Memang terdapat sebagian IKU perguruan tinggi terkait Sustainable Development Goals (SDGs) atau Pembangunan Berkelanjutan, seperti keterlibatan perguruan dalam penanganan kemiskinan, pendidikan berkualitas, kemitraan, kesetaraan gender, dan pertumbuhan ekonomi, akan tetapi belum ditentukan angka pastinya berapa.
Tridarma perguruan tinggi yang kedua, yaitu penelitian tidak hanya diarahkan untuk publikasi ilmiah an sich, melainkan hasilnya juga diorientasikan berdampak secara langsung, selain bagi kemajuan pengetahuan (manfaat teoritis), juga bagi masyarakat dalam berbagai bidang sesuai substansi (manfaat praktis) karena hal tersebut merupakan bagian dari tanggung akademik dan sosial.
Solusi
Perlu dilakukan peninjauan ulang terhadap persentase IKU 6 Tahun 2026 yang menfokuskan pada capaian publikasi di JIB terindeks Scopus/WoS dengan quartile Q1 dan Top Tier serta publisher yang telah ditentukan, meskipun bagi perguruan tinggi tertentu IKU 6 tersebut dapat dijangkau akan tetapi jumlahnya sedikit, hanya dalam hitungan jari.

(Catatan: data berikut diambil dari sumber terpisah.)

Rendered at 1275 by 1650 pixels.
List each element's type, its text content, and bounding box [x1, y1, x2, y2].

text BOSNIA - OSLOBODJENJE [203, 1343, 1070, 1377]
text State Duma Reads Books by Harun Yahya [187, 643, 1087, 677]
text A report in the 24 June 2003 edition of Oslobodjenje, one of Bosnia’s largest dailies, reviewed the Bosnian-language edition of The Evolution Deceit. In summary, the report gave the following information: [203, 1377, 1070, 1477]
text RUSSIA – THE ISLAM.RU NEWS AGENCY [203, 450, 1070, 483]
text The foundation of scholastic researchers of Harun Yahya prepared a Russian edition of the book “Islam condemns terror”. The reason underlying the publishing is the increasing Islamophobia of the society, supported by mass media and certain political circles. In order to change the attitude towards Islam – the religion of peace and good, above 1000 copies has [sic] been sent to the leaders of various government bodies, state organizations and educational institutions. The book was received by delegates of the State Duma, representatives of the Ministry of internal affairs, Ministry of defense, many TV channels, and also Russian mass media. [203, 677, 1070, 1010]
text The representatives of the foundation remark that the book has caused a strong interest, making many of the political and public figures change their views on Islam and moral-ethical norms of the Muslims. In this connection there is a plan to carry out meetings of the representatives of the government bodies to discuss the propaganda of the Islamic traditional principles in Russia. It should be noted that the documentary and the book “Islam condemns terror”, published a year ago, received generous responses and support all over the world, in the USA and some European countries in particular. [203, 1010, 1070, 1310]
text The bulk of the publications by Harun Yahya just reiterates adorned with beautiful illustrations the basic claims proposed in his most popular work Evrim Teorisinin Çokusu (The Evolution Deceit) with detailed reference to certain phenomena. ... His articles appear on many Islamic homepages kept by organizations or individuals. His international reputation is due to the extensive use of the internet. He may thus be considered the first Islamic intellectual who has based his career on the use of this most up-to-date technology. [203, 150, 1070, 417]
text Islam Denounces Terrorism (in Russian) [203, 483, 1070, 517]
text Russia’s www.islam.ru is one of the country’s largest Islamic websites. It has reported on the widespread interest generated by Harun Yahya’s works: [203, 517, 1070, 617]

Memang publikasi di jurnal ilmiah internasional sebagaimana dikemukakan oleh Stella Christie (Wamendiktisaintek) akan berdampak untuk peningkatan pertumbuhan ekonomi, meskipun dalam jangka panjang.
Bulan Januari hingga Februari 2026 pimpinan perguruan tinggi bersama seluruh pengelola organ yang terkait dengan IKU 2026 melakukan koordinasi dan pencermatan, khususnya terkait persentase IKU 6 yang melangit, menantang untuk direalisasikan oleh perguruan tinggi di Indonesia, dengan dibarengi penyiapan SDM dan anggaran yang memadai.
Sebagai penutup tulisan ini, perguruan tinggi perlu kembali ke khittah untuk berkhidmah bagi pembangunan nasional, khususnya dalam menerjemahkan Astacita melalui IKU yang implementatif, realistik, dan sebagai pusat unggulan (center of excellent) dalam melaksanakan tugas Tridarma secara berimbang dan berdampak nyata bagi masyarakat akademik dan masyarakat luas.